To-do item A
According to the passage on data-loading layers, which two modules hold research assembly?

----- Text passage -----

Layer 3: Source access and routing

The canonical data-loading path is adapter-first:

  • SourceAdapter
  • DataContext.from_adapters(...)
  • DataContext.fetch(...)
  • DataContext.fetch_many(...)
  • DataContext.load(...)

DataSource and DataContext.sources remain for raw-loader and migration scenarios, but they are not the long-term public direction.

Layer 4: Dataset algebra and research UX

Research assembly sits in alphaforge.features and alphaforge.features.dataset_spec.

The intended composition model is:

  • DatasetSpec
  • FeatureRequestGroup
  • built-in templates such as LagReturnsTemplate and RollingVolatilityTemplate
  • build_dataset(...)

This layer should express joins, missingness policy, grouped feature families, and notebook-friendly recipes without downstream helper scaffolding.

Layer 5: Operations and observability

Operational data workflows build on the same canonical surfaces:

  • release-aware source health via SourceHealthPolicy and build_health_report(...)

-----

To-do item B
In the saved data entries below, format the part that opens with the line containing "通信制高校のメリットと注意点" and closes with the line containing "鶴ヶ島市の不登校への取り組み" as a JSON list of strings, one string per line, leaving out any blank lines.

----- Provided information -----

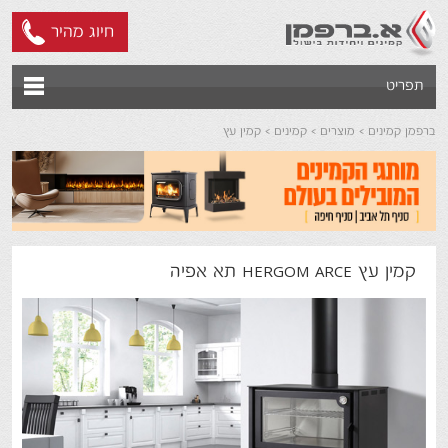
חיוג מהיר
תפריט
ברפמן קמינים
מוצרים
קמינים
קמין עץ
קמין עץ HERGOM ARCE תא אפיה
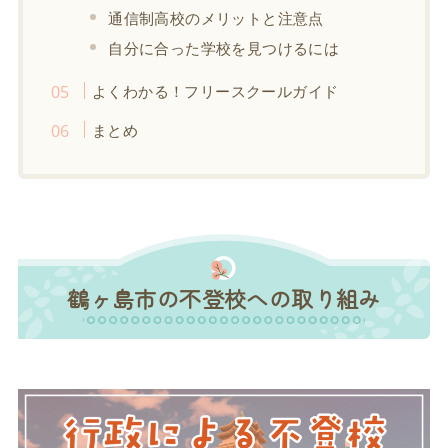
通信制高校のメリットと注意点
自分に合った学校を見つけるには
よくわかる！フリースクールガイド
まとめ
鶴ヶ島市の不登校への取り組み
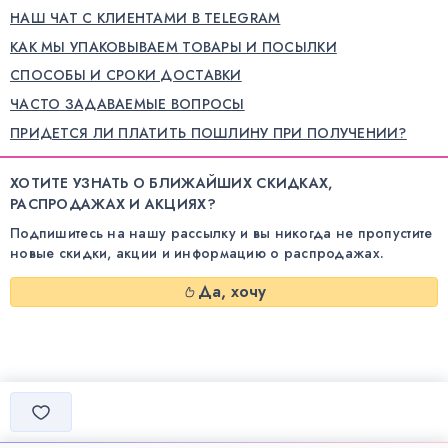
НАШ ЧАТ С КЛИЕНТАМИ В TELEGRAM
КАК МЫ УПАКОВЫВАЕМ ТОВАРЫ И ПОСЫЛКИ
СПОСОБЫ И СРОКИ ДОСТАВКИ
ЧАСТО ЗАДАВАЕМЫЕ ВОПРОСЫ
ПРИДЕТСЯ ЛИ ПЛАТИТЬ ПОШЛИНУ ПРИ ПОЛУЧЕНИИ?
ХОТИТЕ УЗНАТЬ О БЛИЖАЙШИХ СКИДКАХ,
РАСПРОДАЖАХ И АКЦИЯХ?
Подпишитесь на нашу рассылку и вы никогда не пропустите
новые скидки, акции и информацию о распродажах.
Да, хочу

-----
----- Provided information -----

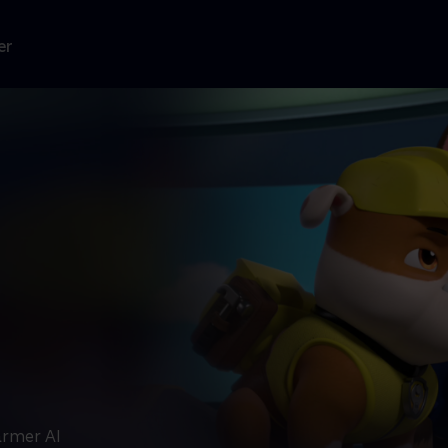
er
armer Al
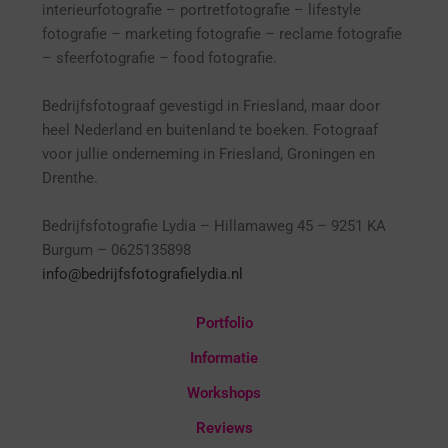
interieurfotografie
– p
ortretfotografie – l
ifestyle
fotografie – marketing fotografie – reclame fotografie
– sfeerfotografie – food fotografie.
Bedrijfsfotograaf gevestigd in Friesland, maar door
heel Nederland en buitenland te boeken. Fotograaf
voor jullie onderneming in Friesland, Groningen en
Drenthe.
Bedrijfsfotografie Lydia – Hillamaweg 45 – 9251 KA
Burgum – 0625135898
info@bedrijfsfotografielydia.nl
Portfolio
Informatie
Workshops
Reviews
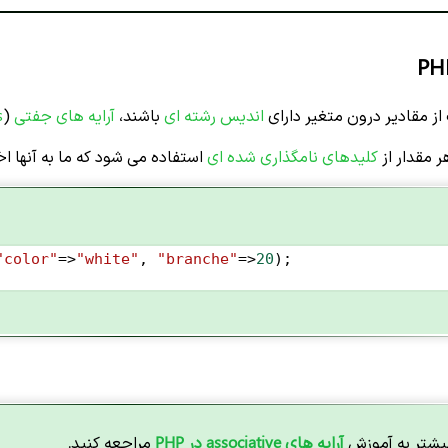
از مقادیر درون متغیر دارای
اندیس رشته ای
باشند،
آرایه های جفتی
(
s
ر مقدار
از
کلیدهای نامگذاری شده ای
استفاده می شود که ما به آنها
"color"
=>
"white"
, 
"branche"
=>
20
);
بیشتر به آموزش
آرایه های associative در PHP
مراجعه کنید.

-----
----- Provided information -----

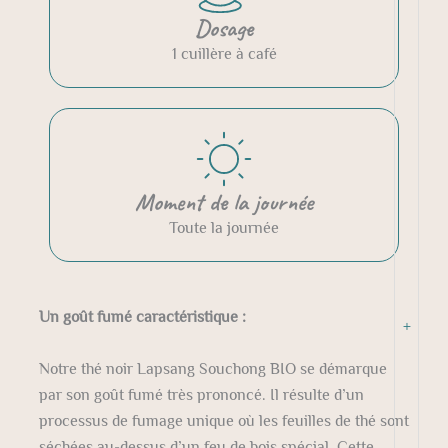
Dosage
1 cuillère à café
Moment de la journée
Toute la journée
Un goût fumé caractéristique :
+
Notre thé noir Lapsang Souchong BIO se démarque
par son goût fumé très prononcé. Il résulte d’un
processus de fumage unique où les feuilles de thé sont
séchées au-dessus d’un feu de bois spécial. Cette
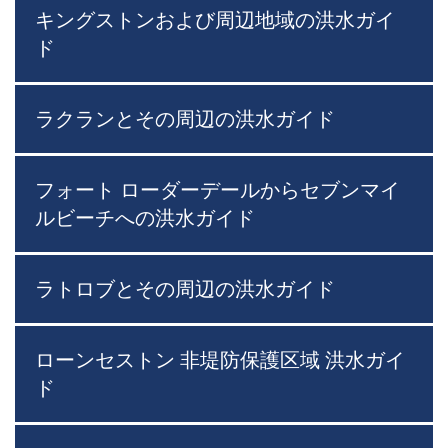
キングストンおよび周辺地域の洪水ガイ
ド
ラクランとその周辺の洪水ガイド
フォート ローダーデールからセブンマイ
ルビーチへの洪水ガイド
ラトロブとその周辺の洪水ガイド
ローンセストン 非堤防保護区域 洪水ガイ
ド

-----

Written reply A
Research assembly sits in alphaforge.features and alphaforge.features.dataset_spec.

Written reply B
[
  "通信制高校のメリットと注意点",
  "自分に合った学校を見つけるには",
  "よくわかる！フリースクールガイド",
  "まとめ",
  "鶴ヶ島市の不登校への取り組み"
]